The government is developing a new support scheme to enable community ownership.

Image: Mat Fascione/Geograph

IRISH PEOPLE WILL soon be able to invest in and take ownership of renewable energy projects in their areas under a new government scheme.

Environment Minister Denis Naughten recently told the Energy Ireland conference in Dublin that his department is planning an initiative that will include “opportunities for community investment in all renewable projects”.

In a statement to Fora, the Department of Communications, Climate Action and Environment said that it will publish “a set of high-level principles for the new scheme next month”.

“The new (scheme) will be funded via the Public Service Obligation (PSO) mechanism. It will be subject to government approval and state-aid clearance, and is expected to open for applications in 2018.”

The department did not state how exactly the scheme will function, saying that the final elements of the initiative are subject to public consultation and have yet to be finalised.

The PSO subsidy is currently charged to all Irish electricity customers and is mainly used to fund the development of renewable energy and peat. It costs the average domestic electricity user about €80 a year, and the average small business user about €280 a year.

The energy watchdog announced last year that the levy was set to rise this year to help pay for more renewable energy developments.

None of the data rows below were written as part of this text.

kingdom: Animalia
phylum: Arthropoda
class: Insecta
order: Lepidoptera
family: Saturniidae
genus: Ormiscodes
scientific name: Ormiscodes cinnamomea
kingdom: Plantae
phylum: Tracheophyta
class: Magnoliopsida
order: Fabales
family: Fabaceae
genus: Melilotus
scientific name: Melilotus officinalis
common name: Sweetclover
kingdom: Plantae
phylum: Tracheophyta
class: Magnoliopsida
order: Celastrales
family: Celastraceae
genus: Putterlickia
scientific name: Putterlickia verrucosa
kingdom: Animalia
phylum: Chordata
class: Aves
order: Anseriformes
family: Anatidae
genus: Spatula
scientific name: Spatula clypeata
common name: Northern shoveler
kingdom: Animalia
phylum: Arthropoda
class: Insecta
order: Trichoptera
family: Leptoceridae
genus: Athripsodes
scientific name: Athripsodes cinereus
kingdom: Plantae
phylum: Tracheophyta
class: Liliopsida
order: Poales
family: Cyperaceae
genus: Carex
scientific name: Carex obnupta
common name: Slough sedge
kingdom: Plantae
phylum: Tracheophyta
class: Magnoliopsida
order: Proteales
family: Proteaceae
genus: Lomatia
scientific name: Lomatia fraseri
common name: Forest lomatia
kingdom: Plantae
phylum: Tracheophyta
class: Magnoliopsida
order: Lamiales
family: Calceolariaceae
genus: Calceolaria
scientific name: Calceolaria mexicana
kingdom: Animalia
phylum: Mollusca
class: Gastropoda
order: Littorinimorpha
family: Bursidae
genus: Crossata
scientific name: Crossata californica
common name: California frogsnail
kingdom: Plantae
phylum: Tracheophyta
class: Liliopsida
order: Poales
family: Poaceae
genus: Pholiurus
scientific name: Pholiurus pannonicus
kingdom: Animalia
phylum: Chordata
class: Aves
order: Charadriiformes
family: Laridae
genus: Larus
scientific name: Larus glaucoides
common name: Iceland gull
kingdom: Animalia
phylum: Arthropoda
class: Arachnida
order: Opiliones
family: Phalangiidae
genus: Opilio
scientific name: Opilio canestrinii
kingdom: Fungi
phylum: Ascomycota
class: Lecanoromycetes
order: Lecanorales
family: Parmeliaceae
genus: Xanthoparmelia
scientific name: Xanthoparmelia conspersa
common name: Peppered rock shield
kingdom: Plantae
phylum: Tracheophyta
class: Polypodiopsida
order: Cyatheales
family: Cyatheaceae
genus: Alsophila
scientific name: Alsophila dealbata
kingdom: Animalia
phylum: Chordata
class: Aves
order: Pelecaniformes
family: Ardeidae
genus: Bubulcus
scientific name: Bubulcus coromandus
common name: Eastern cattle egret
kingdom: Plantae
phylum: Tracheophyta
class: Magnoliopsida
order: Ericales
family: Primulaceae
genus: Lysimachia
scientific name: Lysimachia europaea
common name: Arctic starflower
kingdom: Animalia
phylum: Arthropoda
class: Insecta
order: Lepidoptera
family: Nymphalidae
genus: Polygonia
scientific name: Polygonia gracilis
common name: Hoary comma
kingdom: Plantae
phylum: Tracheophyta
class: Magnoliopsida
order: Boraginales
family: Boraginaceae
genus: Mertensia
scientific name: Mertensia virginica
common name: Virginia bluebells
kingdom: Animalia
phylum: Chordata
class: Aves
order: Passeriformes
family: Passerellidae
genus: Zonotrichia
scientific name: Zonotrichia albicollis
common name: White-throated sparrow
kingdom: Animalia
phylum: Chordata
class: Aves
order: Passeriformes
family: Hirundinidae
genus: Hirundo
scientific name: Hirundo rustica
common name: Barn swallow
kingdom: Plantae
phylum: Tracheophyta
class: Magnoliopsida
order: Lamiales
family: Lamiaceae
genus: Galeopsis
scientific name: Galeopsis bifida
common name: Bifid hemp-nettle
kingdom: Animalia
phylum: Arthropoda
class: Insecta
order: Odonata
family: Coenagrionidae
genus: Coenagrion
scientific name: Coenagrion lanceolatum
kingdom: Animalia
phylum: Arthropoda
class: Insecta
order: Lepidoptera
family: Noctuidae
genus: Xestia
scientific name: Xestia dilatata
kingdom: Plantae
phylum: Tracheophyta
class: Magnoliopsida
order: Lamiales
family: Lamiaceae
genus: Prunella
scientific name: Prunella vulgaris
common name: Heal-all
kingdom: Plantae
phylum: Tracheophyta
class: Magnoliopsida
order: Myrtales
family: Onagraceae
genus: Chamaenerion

‘Not just football jerseys’

In his speech at the Energy Ireland conference, Naughten said that the state is developing a new renewable electricity support scheme “to assist Ireland in meeting its renewable energy contributions out to 2030″.

The minister said that community ownership and benefit “will be key design principles of the new scheme”.

MIN NAUGHTON FOOD WASTE 5_90504944 Source: Department of Climate Action and Environment

“If a renewable project wants to be supported under the new scheme, paid for by all customers, it will have to meet community based criteria such as opportunities for community investment in all renewable projects,” he said.

“I am not talking about solar panels for community centres or football jerseys for local GAA teams.

“I am talking about citizens having the opportunity to invest in, and own, and financially benefit from, renewable energy projects, in their area.”

Neither the minister the department specified what types of renewable energy projects would be eligible, such as whether it would exclusively focus on wind or solar schemes.

Options

The Department of the Environment said in a statement that the new support scheme was being introduced for several reasons, one being “to deliver on policy objectives, such as Ireland’s 2030 renewable energy and climate change obligations”.

The country is currently facing a large EU bill for missing its 2020 renewable energy targets. It is one of only four members of the bloc expected to fall short on the agreed goals.

The department said the development of the support scheme would involve assessing “a range of technologies, their cost-effectiveness and whether supports are necessary to incentivise their deployment”.

“This analysis will then inform the development of a support scheme that provides certainty to developers, enables cost-effective investment in renewable energy (and) seeks to maximise value for money to the Irish consumer,” it said.

The Irish solar industry has long been calling for state support, and recently put forward a proposal to get communities involved in commercial solar projects through crowdfunding, with people potentially investing as little as €5.